2 トレーディングカードゲーム
そして、メイデンドールが突然、ぼくに名刺を差し出した。
「こういうものです」
ぼくはびっくりした。
あたり前だ。
まだ中学生なのだし、普通は名刺など持たない。
ぼくは名刺を読んだ。
それには、
メイデンドール
とあった。
あと、住所とか、電話番号とか、好きな食べ物(この項目、必要か?)とか、いろいろ書いてあったわけだ。
ぼくは、彼女がふざけているのだと思った。
まず、メイデンドールとかいう、人間離れした名前が、変だ。

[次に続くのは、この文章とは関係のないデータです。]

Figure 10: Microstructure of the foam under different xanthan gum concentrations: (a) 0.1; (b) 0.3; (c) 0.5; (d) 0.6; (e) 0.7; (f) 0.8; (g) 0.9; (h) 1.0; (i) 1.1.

とても。
メイデンドールはどういうつもりか笑っていた。
おかえしに、ぼくも名刺だと言って、ポケットから「無双龍騎ボルバルザーク」をだし、それをわたした。
「こういうものです」
レアカードだったが、禁止カードなので、持っていても使えない、と判断したのだ。
それらは当たり前のように交換された。
「ほほう」
とメイデンドールが真面目にカードを見て言うので、ぼくはメイデンドールがふざけているのか、本気なのか、よくわからなくなる。

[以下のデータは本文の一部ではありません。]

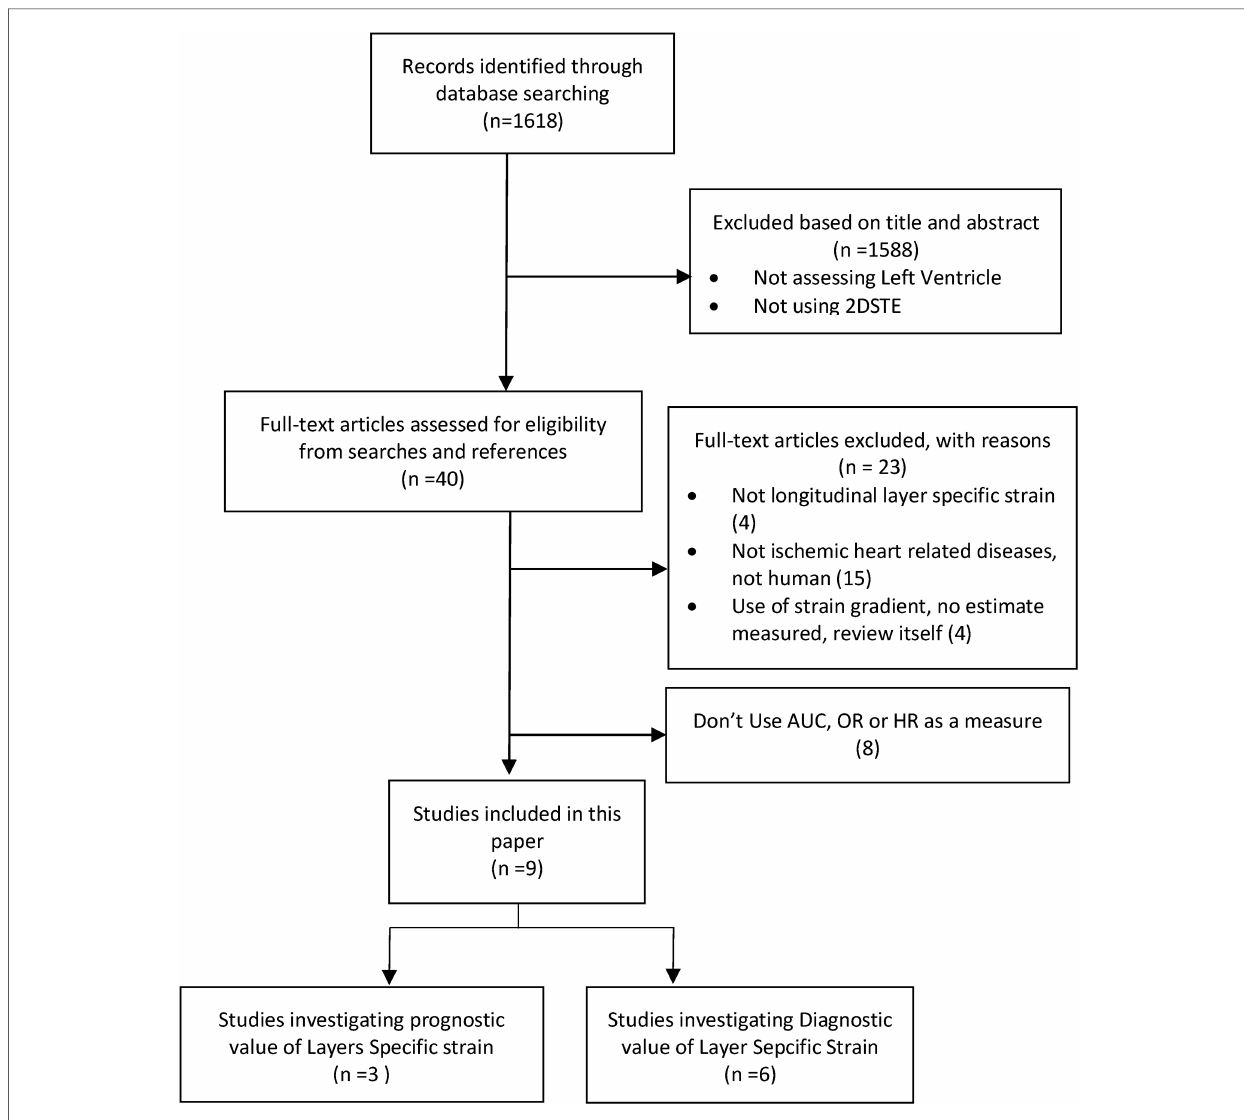
FIGURE 1 PRISMA fl ow diagram. PRISMA fl ow diagram displaying process of fi nding eligible studies for this review. Abbreviations: PRISMA, preferred reporting items for systematic review and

とにかく、ふざけているにせよ、大真面目にせよ、これでぼくたちの関係は赤の他人から知り合いということになった。
それを公園にいた子供達が見ていた。
異様な光景だったと思う。
よくわからないものを交換して、晴れた日に傘をさしていて……。
そして。
それ以来、そのまま、ふざけているのか、本気なのかわからないような関係が、ずっと続いていくことになる。
メイデンドールが消滅するまで。